** Opening ENTRIES SHOWN block **

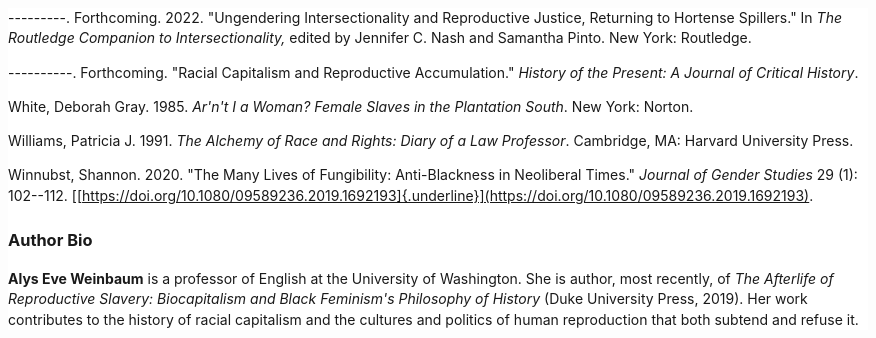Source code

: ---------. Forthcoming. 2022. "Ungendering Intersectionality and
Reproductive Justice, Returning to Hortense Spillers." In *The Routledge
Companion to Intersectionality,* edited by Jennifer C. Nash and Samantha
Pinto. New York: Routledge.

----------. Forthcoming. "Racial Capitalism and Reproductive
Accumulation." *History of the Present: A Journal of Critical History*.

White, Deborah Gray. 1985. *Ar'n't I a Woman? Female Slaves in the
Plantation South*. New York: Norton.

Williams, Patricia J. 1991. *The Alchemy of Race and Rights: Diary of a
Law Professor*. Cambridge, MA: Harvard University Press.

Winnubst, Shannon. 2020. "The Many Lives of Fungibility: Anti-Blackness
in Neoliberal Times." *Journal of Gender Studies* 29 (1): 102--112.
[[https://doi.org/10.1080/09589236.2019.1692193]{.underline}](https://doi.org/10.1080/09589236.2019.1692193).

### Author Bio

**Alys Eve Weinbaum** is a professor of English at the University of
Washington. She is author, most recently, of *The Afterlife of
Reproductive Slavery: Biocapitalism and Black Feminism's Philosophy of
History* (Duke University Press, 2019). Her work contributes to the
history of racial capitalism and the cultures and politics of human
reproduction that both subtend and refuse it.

** Closing ENTRIES SHOWN block **
** Opening ENTRIES SHOWN block **

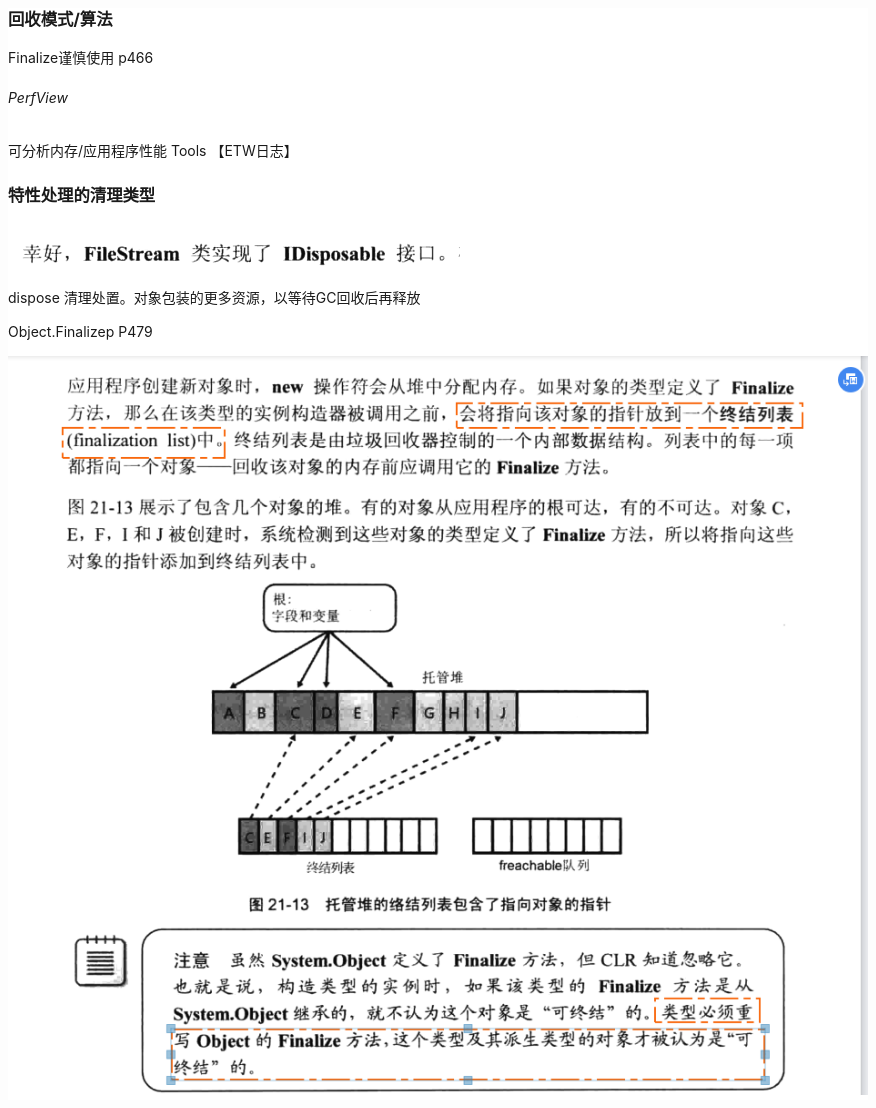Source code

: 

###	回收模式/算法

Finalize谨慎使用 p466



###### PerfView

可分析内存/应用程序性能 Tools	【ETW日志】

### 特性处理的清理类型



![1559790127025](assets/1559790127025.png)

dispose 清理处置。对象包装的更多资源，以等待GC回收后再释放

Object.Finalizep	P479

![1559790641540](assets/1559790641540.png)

** Closing ENTRIES SHOWN block **

_ASSIGNED TASK_. Return the rows from the line containing "White, Deborah Gray." through the line containing "reproduction that both subtend and refuse it.", copied exactly, with both of those lines included.

_RESULT OF THE EXERCISE_.
White, Deborah Gray. 1985. *Ar'n't I a Woman? Female Slaves in the
Plantation South*. New York: Norton.

Williams, Patricia J. 1991. *The Alchemy of Race and Rights: Diary of a
Law Professor*. Cambridge, MA: Harvard University Press.

Winnubst, Shannon. 2020. "The Many Lives of Fungibility: Anti-Blackness
in Neoliberal Times." *Journal of Gender Studies* 29 (1): 102--112.
[[https://doi.org/10.1080/09589236.2019.1692193]{.underline}](https://doi.org/10.1080/09589236.2019.1692193).

### Author Bio

**Alys Eve Weinbaum** is a professor of English at the University of
Washington. She is author, most recently, of *The Afterlife of
Reproductive Slavery: Biocapitalism and Black Feminism's Philosophy of
History* (Duke University Press, 2019). Her work contributes to the
history of racial capitalism and the cultures and politics of human
reproduction that both subtend and refuse it.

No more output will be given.